Shrinking the Pond: The problem is that a monopoly on knowledge –including an insistence on the scientist and even the literary critic as enshrined hero– may very well prevent new knowledge, breakthroughs, and paradigms from emerging. Funding only a monopoly without helping its aspiring competitors forces some departments and universities to abandon participation in research because of a lack of funds. Funding only those who have the most (recognition, status, money) stultifies innovation. To give some obvious examples, neither Darwin nor Einstein made their key discoveries as members of departments that enjoyed a monopoly on knowledge; neither did W.E.B. DuBois, inventive sociologist and one-time editor of The Crisis, the magazine associated with the Harlem Renaissance. By today’s neoliberal academic standards, when Jonas Salk developed the polio vaccine and cited the common good in his refusal of personal profit, his behavior was downright un-American. For currently American administrators assume that the scientists should strive to invent, file a patent with the university, join with the university and a corporate partner to incubate the discovery, strike it rich and therefore local, state, and national citizens will be more economically secure.
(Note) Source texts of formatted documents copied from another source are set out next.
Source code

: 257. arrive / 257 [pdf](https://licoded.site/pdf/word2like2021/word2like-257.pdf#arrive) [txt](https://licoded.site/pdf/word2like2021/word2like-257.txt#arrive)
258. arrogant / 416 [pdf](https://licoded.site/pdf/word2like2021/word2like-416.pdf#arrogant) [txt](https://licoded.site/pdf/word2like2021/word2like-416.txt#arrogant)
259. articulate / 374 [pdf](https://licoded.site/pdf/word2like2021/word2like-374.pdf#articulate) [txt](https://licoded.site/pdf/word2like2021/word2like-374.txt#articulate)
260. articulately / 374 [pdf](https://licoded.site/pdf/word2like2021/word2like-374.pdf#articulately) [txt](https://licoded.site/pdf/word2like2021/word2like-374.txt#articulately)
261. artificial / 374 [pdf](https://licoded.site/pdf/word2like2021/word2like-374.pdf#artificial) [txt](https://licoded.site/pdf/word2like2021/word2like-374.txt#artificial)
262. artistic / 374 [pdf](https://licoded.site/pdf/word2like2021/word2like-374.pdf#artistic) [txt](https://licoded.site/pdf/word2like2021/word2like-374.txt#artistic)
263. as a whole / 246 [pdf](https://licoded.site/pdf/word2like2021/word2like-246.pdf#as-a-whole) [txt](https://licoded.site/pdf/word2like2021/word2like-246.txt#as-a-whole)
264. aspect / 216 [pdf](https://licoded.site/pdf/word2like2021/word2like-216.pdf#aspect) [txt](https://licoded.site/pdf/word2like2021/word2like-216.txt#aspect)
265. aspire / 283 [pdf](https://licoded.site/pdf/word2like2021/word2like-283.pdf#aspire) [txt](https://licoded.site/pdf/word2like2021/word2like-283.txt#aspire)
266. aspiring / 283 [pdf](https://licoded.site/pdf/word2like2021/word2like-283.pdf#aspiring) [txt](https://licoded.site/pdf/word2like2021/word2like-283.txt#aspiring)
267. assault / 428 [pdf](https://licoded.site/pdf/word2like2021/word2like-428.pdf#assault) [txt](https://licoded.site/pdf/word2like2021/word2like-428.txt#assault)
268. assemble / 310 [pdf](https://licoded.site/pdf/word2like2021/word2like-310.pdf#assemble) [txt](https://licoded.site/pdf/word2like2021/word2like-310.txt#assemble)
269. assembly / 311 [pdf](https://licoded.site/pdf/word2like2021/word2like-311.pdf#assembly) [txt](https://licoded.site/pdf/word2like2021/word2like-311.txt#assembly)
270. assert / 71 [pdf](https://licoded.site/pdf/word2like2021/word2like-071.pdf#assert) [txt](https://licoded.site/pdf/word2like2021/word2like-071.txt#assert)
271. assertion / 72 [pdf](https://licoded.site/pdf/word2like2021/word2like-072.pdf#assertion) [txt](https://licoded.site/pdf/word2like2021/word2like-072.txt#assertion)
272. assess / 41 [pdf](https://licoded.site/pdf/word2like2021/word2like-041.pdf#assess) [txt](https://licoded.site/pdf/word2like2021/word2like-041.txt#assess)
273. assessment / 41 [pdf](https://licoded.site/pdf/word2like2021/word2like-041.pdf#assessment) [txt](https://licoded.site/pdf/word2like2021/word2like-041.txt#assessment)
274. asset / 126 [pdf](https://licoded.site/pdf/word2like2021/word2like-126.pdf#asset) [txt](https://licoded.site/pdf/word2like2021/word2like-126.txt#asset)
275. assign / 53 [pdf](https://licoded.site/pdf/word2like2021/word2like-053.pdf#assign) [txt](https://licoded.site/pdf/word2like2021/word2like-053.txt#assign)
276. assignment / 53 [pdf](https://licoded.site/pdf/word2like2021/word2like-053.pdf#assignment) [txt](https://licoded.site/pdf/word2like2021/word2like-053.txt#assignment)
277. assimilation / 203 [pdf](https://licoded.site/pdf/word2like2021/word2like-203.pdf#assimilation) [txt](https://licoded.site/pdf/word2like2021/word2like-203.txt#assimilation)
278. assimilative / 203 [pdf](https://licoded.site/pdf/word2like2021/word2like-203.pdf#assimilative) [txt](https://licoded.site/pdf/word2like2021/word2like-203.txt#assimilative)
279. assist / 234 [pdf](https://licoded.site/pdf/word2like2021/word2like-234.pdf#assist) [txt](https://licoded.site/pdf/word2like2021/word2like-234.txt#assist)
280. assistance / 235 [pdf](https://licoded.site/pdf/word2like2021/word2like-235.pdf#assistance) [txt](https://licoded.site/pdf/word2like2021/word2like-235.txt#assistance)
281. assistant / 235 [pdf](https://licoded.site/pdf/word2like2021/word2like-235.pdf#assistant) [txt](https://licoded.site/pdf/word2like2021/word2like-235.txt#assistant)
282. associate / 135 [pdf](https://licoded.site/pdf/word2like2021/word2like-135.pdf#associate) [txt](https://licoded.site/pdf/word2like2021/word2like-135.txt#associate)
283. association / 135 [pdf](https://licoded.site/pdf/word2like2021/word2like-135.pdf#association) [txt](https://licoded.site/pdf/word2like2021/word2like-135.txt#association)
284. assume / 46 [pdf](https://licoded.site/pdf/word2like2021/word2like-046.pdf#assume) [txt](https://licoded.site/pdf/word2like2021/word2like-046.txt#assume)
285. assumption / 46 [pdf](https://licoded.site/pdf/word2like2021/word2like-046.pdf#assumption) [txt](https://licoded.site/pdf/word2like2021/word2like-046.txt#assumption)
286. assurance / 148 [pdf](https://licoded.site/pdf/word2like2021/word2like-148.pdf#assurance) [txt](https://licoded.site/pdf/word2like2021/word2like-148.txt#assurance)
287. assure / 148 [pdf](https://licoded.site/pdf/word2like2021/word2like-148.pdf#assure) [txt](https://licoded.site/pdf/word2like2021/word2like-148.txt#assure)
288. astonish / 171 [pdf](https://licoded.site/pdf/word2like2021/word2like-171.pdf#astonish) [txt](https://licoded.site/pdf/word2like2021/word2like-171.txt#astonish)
American higher education has already imported too many disastrous practices associated with the British Research Assessment Exercise and its funding framework. The Brits rate departments to determine how much funding they should receive. They do so not to improve them, but rather to extirpate them. At some universities, central administrators seem to kowtow to such corporations as Academic Analytics, which claims to measure the quality of departments across both universities and fields.
Increasingly teaching assistants and contingent faculty have unionized to gain better pay, decent fringe benefits, and academic freedom. As they have succeeded, administrators who want to impose more duties on these temporary workers have remembered the unions and have been heard to say, “We can’t do that anymore.” Let’s take our colleagues’ example and fight for the renewal of shared governance so we can banish unsound management practices, such as the use of HHI.
I appreciate the criticisms of my colleague Matthew Hughey.